Verglichen mit Trumps unerhörtem Versuch, das Ergebnis einer demokratischen Wahl eiskalt und notfalls mit Gewalt ins Gegenteil zu verkehren, klingt das beinahe marginal. Doch wäre es fatal, die öffentliche Wirkung eines Hunter-Biden-Prozesses in der heißen Wahlkampfphase zu unterschätzen. Nicht nur könnte der Staatsanwalt weitere Verfahren gegen den präsidialen Problemsohn etwa wegen verspätet gezahlter Steuern und fragwürdiger Geschäfte mit ausländischen Geldgebern eröffnen. Vor allem werden Republikaner und rechte Medien alles tun, Joe Biden mit dem Fehlverhalten seines Sohnes zu verknüpfen und so die Erzählung vom „kriminellen Biden-Clan“ zu befeuern.

Irgendwas wird schon hängenbleiben

Die vom ultrarechten Republikaner-Flügel erzwungene Eröffnung eines Impeachment-Verfahrens gegen den Präsidenten ist der erste Schritt. Dessen Anlass sind die windigen Geschäfte Hunter Bidens in der Ukraine und in China zur Zeit der Vizepräsidentschaft seines Vaters, dessen Namen er offenbar zu Geld machte. Für eine Verwicklung von Joe Biden in die Deals gibt es jedoch keinerlei Belege. Die mit großem Getöse eröffnete Untersuchung ist eine reine „fishing expedition“: der Auswurf eines großen Netzes, das irgendetwas zu Tage fördern soll.

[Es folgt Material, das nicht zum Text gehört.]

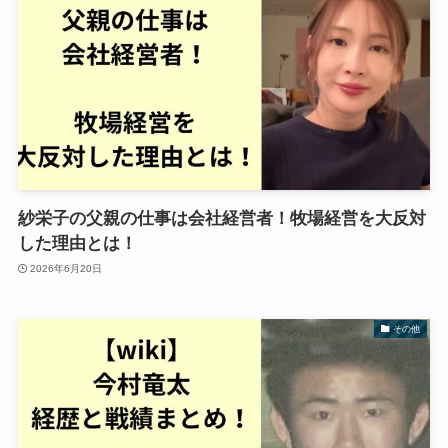
紗栄子の父親の仕事は会社経営者！牧場経営を大反対
した理由とは！
2026年6月20日
その他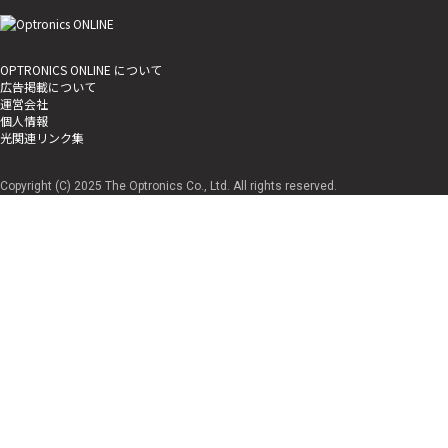
OPTRONICS ONLINE について
広告掲載について
運営会社
個人情報
光関連リンク集
Copyright (C) 2025 The Optronics Co., Ltd. All rights reserved.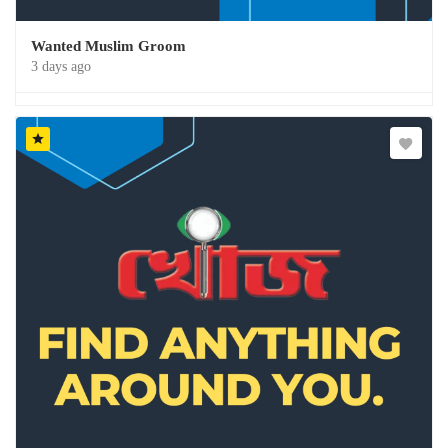
Wanted Muslim Groom
3 days ago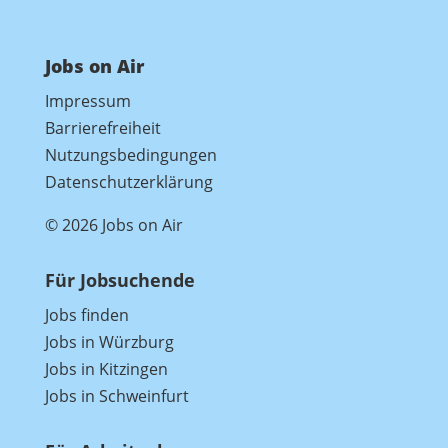
Jobs on Air
Impressum
Barrierefreiheit
Nutzungsbedingungen
Datenschutzerklärung
© 2026 Jobs on Air
Für Jobsuchende
Jobs finden
Jobs in Würzburg
Jobs in Kitzingen
Jobs in Schweinfurt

Und tatsächlich wird etwas hängenbleiben – zumindest in der öffentlichen Wahrnehmung angesichts der schockierenden Bilder vom koksenden Hunter Biden mit Prostituierten, des Dauerunkens über ein kriminelles Familiensyndikat und der emotionalen Unfähigkeit Joe Bidens, sich von seinem gestrauchelten Sprössling zu distanzieren. Der 53-Jährige ist längst zu einer schweren Bürde für den Vater geworden. Nun droht sein schlagzeilenträchtiger Prozess die politischen Erfolge des Präsidenten zu verdunkeln und die kriminellen Machenschaften des republikanischen Herausforderers zu relativieren. Irgendwie, so der gefährliche Eindruck, sind ja alle Politiker korrupt. Dieses Narrativ ist unfair und falsch. Für die angeschlagene amerikanische Demokratie ist es trotzdem brandgefährlich.